The village was self-contained, almost completely cut off from the outside world. There was no television or radio to keep the peasants informed of news from Tokyo, nor were there cars hurtling down the highway, bringing people in contact with one another. When he was eight years old Tanaka saw his first gas-driven vehicle; the date was September 1, 1923 (he remembered it because it was the day of the great Tokyo earthquake, and he later realized that his own tiny home had survived the earthquake only because it was so small that it shifted with the earth and thus was not destroyed). He had been walking along the road when a huge metal contraption rolled by. It was, he later realized, a bus. It seemed the grandest thing he had ever seen in his life. He stood there transfixed, and then he noticed that it seemed to be leaking something. He knelt down after it had passed, touched the spot on the road, and for the first time in his life smelled the scent of gasoline. He thought the smell was wonderful, and he stayed there for a long time, a little boy by the roadside sniffing this wondrous odor left behind by the bus, hypnotized by the smell and the idea of such a powerful machine. The idea of movement by machine was nearly unthinkable. Tanaka himself walked to and from every place he visited. There was a rich landowning family nearby, and the daughters of the family rode bicycles to school. Tanaka would watch them come and go, and sixty years later he could still remember the intensity of his envy, how much he wanted what they had, how much freer they were than he was.
The principal pleasure in Tanaka’s life was school. He loved school, and he was good at it. Sixty years later a reporter could walk through the tiny village, now a distant suburban extension of Tokyo, and talk with the assistant principal of the elementary school, who had been a classmate of Tanaka’s, and hear him explain how everyone in the entire village had always known that Tanaka was the brightest boy in the village and would succeed. For in this meager society, school was the only equalizer. Tanaka might not be able to buy books at the little bookstore in the village, which he passed every day and longed to enter, but school was different. Poor and rich children were treated the same by the teachers.
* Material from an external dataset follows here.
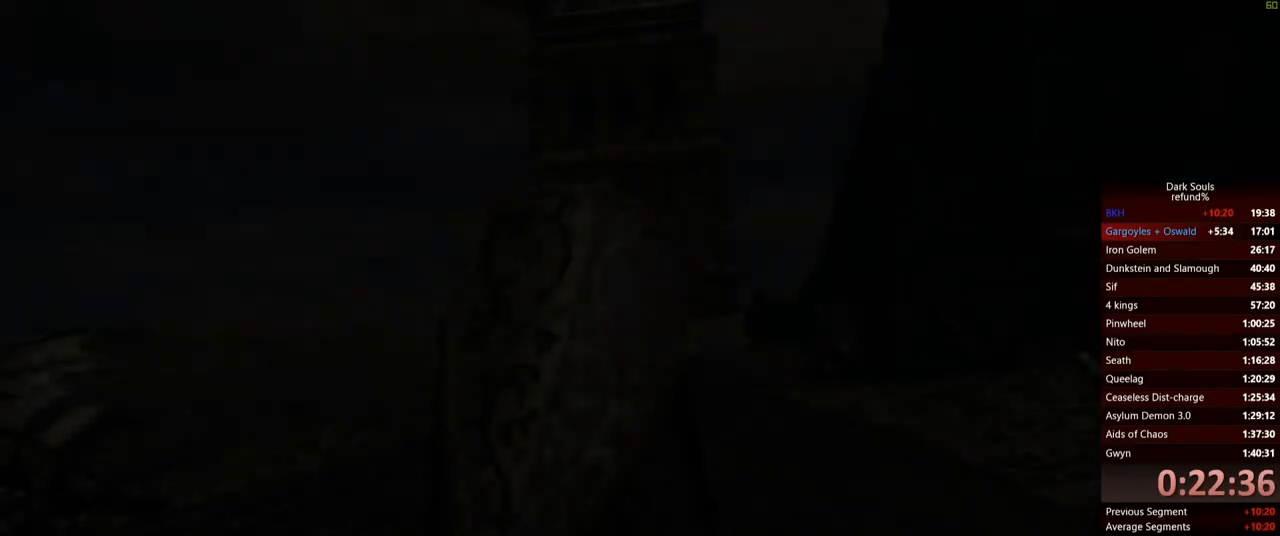
{"buttons": [], "left_stick": "up", "right_stick": "center", "events": [[117, "START", "down"], [217, "START", "up"]]}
Studying for him was everything. He took his pleasure from those moments when he alone was able to answer a question from the teacher.
His teacher was named Rennosuke Takeda, and he had from an early time encouraged Tanaka to continue his studies. Tanaka was clearly the best student in the class, and Takeda told the young boy that he could, by dint of hard work, become a teache
r himself. He was that gifted. That seemed a dream almost beyond Tanaka’s comprehension; teachers were men of learning and power. Hearing his teacher talk like that, he thought that teaching would lead him to the most wonderful of worlds. Japanese compulsory education ended, however, with the sixth grade, and poor children like Tanaka usually dropped out then and went to work in the fields. His three older brothers had finished their education with the sixth grade. At that point if a child still wanted education, his parents had to pay. Tanaka’s father did not want his fourth son to continue with his education. A sixth-grade education had been good enough for all the other children; it would be good enough for this son.